▸ WHAT TO DO
Take the entries that follow and write each one out exactly.

▸ LISTED RECORDS
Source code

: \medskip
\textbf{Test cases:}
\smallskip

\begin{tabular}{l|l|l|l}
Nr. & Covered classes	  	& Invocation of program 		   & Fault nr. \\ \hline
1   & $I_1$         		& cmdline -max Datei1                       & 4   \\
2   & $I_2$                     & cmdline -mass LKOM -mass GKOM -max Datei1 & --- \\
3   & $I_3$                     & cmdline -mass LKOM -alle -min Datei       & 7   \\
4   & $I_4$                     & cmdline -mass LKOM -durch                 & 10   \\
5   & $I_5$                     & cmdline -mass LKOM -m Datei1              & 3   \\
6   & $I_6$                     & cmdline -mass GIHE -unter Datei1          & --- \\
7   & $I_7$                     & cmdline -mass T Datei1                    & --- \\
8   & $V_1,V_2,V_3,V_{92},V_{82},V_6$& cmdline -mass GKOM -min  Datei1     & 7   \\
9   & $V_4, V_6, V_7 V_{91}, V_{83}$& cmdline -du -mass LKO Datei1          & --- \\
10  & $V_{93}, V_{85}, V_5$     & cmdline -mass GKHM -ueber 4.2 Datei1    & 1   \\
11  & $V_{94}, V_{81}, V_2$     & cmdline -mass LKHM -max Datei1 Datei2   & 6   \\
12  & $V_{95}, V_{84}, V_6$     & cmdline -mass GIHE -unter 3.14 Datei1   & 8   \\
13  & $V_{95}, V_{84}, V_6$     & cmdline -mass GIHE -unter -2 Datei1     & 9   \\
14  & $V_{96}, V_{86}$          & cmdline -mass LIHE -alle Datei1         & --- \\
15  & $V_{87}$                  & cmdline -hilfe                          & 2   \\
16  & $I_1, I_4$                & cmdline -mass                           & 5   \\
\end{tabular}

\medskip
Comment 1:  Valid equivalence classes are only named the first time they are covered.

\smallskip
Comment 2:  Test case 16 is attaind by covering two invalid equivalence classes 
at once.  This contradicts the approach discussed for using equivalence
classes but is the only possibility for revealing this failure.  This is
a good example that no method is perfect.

▸ EXERCISE RESPONSE
Source code

: \medskip
\textbf{Test cases:}
\smallskip

\begin{tabular}{l|l|l|l}
Nr. & Covered classes	  	& Invocation of program 		   & Fault nr. \\ \hline
1   & $I_1$         		& cmdline -max Datei1                       & 4   \\
2   & $I_2$                     & cmdline -mass LKOM -mass GKOM -max Datei1 & --- \\
3   & $I_3$                     & cmdline -mass LKOM -alle -min Datei       & 7   \\
4   & $I_4$                     & cmdline -mass LKOM -durch                 & 10   \\
5   & $I_5$                     & cmdline -mass LKOM -m Datei1              & 3   \\
6   & $I_6$                     & cmdline -mass GIHE -unter Datei1          & --- \\
7   & $I_7$                     & cmdline -mass T Datei1                    & --- \\
8   & $V_1,V_2,V_3,V_{92},V_{82},V_6$& cmdline -mass GKOM -min  Datei1     & 7   \\
9   & $V_4, V_6, V_7 V_{91}, V_{83}$& cmdline -du -mass LKO Datei1          & --- \\
10  & $V_{93}, V_{85}, V_5$     & cmdline -mass GKHM -ueber 4.2 Datei1    & 1   \\
11  & $V_{94}, V_{81}, V_2$     & cmdline -mass LKHM -max Datei1 Datei2   & 6   \\
12  & $V_{95}, V_{84}, V_6$     & cmdline -mass GIHE -unter 3.14 Datei1   & 8   \\
13  & $V_{95}, V_{84}, V_6$     & cmdline -mass GIHE -unter -2 Datei1     & 9   \\
14  & $V_{96}, V_{86}$          & cmdline -mass LIHE -alle Datei1         & --- \\
15  & $V_{87}$                  & cmdline -hilfe                          & 2   \\
16  & $I_1, I_4$                & cmdline -mass                           & 5   \\
\end{tabular}

\medskip
Comment 1:  Valid equivalence classes are only named the first time they are covered.

\smallskip
Comment 2:  Test case 16 is attaind by covering two invalid equivalence classes 
at once.  This contradicts the approach discussed for using equivalence
classes but is the only possibility for revealing this failure.  This is
a good example that no method is perfect.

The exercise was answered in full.